(PROBLEMS AND TASKS):
A. Name every U.S. state mentioned in the news item about Vermont's dental therapist law.
B. Resume the news item about Vermont's dental therapist law after its last sentence and keep writing it.

BOSTON -- This week, Vermont Governor Peter Shumlin is expected to sign into law legislation that will greatly expand access to dental care by allowing dental therapists to practice in Vermont.

Like nurse practitioners and physician assistants in medicine, dental therapists work with dentists and dental hygienists as part of a dental team. They provide routine and preventive care under the general supervision of a dentist, either on or off site. This innovative, team-based approach enables dental practices to increase the number of people they can serve, is cost-efficient, and patient-focused.

Vermont’s law is the latest huge victory for state and tribal advocates across the country seeking to expand dental care to people who can’t get it when and where they need it – in their own communities.

In the past year alone, close to a dozen states and tribes have pursued adding dental therapists to dental teams to help solve deep oral health disparities and severe unmet dental needs. Dental therapists currently practice in Minnesota and on tribal land in Alaska and Washington. They are authorized to practice in Maine and will soon be practicing in Oregon under a statewide demonstration program.

“We applaud Vermont’s state legislators for taking action and challenging the status quo in an effort to increase access to dental care for the people they represent,” said Tera Bianchi, Project Director for the Dental Access Project at Community Catalyst. “Community mobilization led by Voices for Vermont’s Children and their broad-based coalition of more than 40 organizations was critical to this victory. We encourage other communities to follow Vermont’s lead and add dental therapists to the team.”

(THE DATA):
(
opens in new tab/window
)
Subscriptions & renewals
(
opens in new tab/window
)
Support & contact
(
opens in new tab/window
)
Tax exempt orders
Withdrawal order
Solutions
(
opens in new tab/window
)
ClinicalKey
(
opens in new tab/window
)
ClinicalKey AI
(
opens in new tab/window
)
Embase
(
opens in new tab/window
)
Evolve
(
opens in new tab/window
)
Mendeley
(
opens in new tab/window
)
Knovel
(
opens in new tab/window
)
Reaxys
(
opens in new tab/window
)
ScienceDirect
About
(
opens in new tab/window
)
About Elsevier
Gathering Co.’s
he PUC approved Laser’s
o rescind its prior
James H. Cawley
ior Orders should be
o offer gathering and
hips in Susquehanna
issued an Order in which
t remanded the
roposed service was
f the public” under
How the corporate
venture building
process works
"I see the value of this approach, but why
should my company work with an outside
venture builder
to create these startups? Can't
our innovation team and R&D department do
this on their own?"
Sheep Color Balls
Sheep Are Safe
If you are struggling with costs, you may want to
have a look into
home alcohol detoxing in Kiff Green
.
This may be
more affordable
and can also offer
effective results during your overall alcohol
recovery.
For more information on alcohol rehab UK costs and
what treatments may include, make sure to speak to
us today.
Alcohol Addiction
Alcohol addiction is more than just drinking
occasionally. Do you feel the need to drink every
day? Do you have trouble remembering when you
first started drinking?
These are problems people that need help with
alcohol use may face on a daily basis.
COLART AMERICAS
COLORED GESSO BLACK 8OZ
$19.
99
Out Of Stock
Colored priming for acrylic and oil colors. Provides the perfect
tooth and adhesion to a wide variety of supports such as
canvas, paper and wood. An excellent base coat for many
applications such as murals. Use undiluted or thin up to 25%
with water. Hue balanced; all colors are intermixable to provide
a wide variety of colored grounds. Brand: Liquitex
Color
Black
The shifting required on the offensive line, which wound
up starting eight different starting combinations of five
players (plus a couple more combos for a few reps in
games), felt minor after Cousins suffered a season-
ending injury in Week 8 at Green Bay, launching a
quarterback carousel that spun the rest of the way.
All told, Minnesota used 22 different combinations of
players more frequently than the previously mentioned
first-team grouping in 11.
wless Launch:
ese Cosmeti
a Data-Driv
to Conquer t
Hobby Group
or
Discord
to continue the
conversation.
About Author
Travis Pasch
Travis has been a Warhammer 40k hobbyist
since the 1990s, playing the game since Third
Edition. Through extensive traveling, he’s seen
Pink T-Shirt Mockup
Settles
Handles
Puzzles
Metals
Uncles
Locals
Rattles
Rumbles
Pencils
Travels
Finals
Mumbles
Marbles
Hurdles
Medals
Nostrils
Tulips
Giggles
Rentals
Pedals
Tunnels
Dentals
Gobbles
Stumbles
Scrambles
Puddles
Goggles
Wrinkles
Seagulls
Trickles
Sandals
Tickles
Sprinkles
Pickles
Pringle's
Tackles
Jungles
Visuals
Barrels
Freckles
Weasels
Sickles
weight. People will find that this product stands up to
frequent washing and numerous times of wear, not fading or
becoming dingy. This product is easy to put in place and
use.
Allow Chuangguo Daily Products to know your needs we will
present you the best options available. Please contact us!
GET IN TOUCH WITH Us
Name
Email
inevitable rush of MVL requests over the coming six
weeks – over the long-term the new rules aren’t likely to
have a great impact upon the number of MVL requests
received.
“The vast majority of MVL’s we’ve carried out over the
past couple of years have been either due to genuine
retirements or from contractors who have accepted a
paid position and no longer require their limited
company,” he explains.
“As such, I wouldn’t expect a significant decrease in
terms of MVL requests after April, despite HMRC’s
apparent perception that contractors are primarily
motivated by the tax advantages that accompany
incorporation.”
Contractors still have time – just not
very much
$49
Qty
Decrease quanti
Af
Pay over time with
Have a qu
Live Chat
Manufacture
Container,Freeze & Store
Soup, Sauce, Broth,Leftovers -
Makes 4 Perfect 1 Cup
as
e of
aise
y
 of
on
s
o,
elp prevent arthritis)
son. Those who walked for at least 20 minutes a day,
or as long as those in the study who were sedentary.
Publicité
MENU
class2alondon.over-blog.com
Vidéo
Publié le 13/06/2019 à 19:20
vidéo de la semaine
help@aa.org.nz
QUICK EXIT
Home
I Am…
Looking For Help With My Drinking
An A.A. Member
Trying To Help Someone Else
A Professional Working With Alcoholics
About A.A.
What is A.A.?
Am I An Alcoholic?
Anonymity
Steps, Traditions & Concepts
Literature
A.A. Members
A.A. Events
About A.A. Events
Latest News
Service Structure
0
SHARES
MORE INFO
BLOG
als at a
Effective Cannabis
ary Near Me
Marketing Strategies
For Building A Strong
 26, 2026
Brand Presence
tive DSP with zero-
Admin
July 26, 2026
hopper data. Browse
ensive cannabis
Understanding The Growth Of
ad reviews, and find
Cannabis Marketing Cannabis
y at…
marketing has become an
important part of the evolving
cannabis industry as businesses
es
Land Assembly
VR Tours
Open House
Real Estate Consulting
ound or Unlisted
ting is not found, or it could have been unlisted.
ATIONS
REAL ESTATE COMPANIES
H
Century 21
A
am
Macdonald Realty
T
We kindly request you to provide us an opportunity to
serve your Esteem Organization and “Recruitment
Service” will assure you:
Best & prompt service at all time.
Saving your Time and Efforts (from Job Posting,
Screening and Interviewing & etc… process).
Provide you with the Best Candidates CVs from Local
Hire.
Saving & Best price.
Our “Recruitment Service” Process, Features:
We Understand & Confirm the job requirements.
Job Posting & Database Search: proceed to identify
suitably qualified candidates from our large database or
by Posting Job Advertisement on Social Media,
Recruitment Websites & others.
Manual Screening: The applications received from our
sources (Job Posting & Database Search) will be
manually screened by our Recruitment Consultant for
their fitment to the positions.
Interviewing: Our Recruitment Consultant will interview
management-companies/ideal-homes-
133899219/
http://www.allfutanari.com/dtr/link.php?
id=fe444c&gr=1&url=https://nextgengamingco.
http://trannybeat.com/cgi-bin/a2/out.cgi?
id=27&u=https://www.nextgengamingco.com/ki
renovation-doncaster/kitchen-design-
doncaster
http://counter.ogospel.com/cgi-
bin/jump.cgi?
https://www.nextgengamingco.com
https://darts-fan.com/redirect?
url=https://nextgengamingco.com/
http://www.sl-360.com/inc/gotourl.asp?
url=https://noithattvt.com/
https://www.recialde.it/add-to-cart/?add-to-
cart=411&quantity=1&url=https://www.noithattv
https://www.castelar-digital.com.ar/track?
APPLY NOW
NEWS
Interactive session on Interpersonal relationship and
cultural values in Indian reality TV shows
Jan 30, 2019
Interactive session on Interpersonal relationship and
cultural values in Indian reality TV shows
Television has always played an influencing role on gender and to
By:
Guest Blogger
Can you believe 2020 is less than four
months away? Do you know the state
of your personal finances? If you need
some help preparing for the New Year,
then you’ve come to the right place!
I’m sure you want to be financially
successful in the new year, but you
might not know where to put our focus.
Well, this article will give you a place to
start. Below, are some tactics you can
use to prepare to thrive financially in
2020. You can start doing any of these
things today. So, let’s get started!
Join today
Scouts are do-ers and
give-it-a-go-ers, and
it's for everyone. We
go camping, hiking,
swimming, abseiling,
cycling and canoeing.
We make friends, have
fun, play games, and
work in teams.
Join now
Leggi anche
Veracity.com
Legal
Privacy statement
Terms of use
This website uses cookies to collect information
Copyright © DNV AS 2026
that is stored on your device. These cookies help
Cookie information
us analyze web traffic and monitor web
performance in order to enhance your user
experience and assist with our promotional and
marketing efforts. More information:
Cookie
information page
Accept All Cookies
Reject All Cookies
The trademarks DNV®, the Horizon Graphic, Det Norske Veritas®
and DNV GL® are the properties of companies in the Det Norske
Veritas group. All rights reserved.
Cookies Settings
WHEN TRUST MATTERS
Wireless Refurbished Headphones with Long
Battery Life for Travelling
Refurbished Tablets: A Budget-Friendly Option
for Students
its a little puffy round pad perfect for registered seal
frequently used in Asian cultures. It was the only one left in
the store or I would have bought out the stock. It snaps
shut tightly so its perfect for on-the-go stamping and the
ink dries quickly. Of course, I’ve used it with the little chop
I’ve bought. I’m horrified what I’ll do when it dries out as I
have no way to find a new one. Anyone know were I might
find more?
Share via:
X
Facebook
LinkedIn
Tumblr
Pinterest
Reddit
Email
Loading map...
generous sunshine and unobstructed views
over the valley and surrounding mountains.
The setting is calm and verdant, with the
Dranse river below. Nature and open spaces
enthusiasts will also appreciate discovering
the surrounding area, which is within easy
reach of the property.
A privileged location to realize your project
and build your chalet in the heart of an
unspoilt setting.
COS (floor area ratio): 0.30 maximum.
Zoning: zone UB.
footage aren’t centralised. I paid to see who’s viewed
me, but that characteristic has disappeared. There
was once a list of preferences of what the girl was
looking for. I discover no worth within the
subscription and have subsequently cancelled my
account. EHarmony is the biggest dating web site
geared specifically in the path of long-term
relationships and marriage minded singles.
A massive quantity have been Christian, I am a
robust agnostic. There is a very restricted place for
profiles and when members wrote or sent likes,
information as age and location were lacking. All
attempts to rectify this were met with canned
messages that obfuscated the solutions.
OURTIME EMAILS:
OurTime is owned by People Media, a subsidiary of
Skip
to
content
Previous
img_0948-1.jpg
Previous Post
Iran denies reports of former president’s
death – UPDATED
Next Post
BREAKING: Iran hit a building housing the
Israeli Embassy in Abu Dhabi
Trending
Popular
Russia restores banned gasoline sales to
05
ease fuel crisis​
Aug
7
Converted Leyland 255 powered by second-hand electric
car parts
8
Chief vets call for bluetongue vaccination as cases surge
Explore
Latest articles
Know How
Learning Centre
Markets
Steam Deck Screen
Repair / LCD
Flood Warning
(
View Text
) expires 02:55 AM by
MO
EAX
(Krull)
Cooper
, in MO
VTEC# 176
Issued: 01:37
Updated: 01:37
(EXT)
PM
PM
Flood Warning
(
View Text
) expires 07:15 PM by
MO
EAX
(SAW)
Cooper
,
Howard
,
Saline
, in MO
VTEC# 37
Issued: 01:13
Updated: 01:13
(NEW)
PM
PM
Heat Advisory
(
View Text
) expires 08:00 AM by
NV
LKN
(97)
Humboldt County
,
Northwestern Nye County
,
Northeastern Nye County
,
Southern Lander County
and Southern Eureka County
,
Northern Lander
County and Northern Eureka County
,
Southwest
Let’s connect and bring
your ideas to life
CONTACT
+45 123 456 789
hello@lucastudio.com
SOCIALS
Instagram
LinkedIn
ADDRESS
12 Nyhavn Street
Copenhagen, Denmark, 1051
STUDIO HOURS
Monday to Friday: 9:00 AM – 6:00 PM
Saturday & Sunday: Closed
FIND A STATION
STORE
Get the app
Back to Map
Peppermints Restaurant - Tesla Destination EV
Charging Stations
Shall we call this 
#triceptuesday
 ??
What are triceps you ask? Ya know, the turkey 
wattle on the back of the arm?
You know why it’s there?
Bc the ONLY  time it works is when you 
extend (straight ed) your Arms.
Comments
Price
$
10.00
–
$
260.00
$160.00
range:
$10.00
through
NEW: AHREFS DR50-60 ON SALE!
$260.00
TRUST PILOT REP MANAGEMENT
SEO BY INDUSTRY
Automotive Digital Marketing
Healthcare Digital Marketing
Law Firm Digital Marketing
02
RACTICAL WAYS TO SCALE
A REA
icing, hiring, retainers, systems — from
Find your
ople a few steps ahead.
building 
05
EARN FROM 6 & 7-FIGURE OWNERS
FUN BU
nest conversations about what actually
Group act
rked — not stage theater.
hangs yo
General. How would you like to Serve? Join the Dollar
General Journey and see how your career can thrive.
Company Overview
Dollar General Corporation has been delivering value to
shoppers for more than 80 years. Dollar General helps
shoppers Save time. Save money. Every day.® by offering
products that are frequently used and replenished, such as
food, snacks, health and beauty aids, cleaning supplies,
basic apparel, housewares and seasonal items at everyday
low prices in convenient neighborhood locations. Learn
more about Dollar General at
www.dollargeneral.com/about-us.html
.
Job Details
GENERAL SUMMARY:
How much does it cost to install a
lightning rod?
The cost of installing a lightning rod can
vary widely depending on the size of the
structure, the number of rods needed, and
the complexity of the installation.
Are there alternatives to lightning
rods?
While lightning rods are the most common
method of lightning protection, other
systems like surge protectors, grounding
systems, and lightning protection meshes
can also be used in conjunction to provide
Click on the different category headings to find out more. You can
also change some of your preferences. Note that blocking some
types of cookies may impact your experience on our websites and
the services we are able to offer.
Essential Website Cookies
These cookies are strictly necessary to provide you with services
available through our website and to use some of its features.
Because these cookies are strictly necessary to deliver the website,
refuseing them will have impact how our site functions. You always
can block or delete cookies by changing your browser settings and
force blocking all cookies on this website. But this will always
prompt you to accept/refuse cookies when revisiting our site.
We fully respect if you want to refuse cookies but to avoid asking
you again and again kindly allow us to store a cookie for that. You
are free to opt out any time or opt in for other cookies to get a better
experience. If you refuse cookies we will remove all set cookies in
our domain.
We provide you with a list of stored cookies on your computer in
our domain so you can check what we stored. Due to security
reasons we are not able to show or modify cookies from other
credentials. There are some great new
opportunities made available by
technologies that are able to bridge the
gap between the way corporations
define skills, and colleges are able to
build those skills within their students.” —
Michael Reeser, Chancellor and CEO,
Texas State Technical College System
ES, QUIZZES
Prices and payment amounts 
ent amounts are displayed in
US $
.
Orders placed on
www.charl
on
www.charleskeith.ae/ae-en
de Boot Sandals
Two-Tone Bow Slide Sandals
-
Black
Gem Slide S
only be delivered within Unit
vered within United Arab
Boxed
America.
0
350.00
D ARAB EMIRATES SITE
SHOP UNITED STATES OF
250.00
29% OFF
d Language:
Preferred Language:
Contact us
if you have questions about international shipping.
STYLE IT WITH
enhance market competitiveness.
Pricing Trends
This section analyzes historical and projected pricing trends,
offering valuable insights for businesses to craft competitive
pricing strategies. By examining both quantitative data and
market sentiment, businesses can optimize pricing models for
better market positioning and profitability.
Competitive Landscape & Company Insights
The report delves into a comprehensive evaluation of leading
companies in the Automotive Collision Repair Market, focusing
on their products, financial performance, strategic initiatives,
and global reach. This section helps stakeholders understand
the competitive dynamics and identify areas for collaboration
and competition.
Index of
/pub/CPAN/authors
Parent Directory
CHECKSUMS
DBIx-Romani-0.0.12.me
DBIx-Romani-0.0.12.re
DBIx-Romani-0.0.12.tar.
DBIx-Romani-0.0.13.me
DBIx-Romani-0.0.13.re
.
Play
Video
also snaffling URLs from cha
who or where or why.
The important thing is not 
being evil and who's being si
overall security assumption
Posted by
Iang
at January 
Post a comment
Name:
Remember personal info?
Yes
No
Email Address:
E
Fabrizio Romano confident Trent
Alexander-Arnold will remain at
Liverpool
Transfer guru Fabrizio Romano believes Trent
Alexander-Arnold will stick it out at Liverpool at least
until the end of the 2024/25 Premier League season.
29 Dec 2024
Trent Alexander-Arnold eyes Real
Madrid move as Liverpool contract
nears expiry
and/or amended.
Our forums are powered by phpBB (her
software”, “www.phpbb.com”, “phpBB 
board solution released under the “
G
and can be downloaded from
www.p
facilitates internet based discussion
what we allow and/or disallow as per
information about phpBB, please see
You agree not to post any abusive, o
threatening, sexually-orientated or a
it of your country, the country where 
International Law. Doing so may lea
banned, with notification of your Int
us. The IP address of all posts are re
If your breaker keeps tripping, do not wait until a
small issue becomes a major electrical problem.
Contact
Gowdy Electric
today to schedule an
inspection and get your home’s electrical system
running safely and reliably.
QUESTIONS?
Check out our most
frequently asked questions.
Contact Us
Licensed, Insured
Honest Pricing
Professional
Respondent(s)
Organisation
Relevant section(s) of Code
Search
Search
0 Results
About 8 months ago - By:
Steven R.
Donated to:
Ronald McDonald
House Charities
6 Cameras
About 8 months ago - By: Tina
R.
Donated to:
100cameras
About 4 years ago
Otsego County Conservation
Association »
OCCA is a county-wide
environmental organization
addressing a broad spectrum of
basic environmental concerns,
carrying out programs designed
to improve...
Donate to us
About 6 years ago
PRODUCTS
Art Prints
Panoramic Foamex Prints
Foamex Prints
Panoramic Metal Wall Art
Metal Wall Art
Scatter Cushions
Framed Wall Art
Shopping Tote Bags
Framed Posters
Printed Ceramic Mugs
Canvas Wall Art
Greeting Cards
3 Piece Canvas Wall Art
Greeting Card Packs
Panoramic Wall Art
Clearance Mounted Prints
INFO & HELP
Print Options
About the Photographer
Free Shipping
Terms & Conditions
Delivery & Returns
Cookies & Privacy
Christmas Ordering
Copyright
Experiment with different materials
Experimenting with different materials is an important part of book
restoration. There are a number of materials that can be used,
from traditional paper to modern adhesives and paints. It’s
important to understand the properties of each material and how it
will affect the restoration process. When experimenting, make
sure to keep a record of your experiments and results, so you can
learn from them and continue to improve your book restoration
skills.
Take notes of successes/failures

(TASK RESPONSES):
A. Vermont, Minnesota, Alaska, Washington, Maine, Oregon

B.
Across the country, four out of ten children go without regular dental care every year. In Vermont, tens of thousands of residents go without needed dental care every year, including almost 40 percent of children with Medicaid coverage, because they can’t afford dental care or find a dentist that accepts their insurance.

“It is appalling that 181 million people in the U.S. go without a dental visit each year, either because they can’t afford the care, can’t find a dentist willing to take Medicaid coverage or they live in an area where dentists don’t practice,” said Bianchi. “This law will allow Vermonters greater access to critically-needed routine and preventive dental care that will improve health in the state.”

According to a recent Community Catalyst report, dental therapists practicing in Alaska and Minnesota are providing cost-effective, routine and preventive dental care to traditionally underserved Medicaid, rural, and tribal populations.

In Alaska, dental therapists are practicing in 81 communities, most of them remote, and have increased access to culturally competent dental care for more than 45,000 previously underserved patients. In Minnesota, dental therapists have expanded access to care and reduced wait times for rural patients.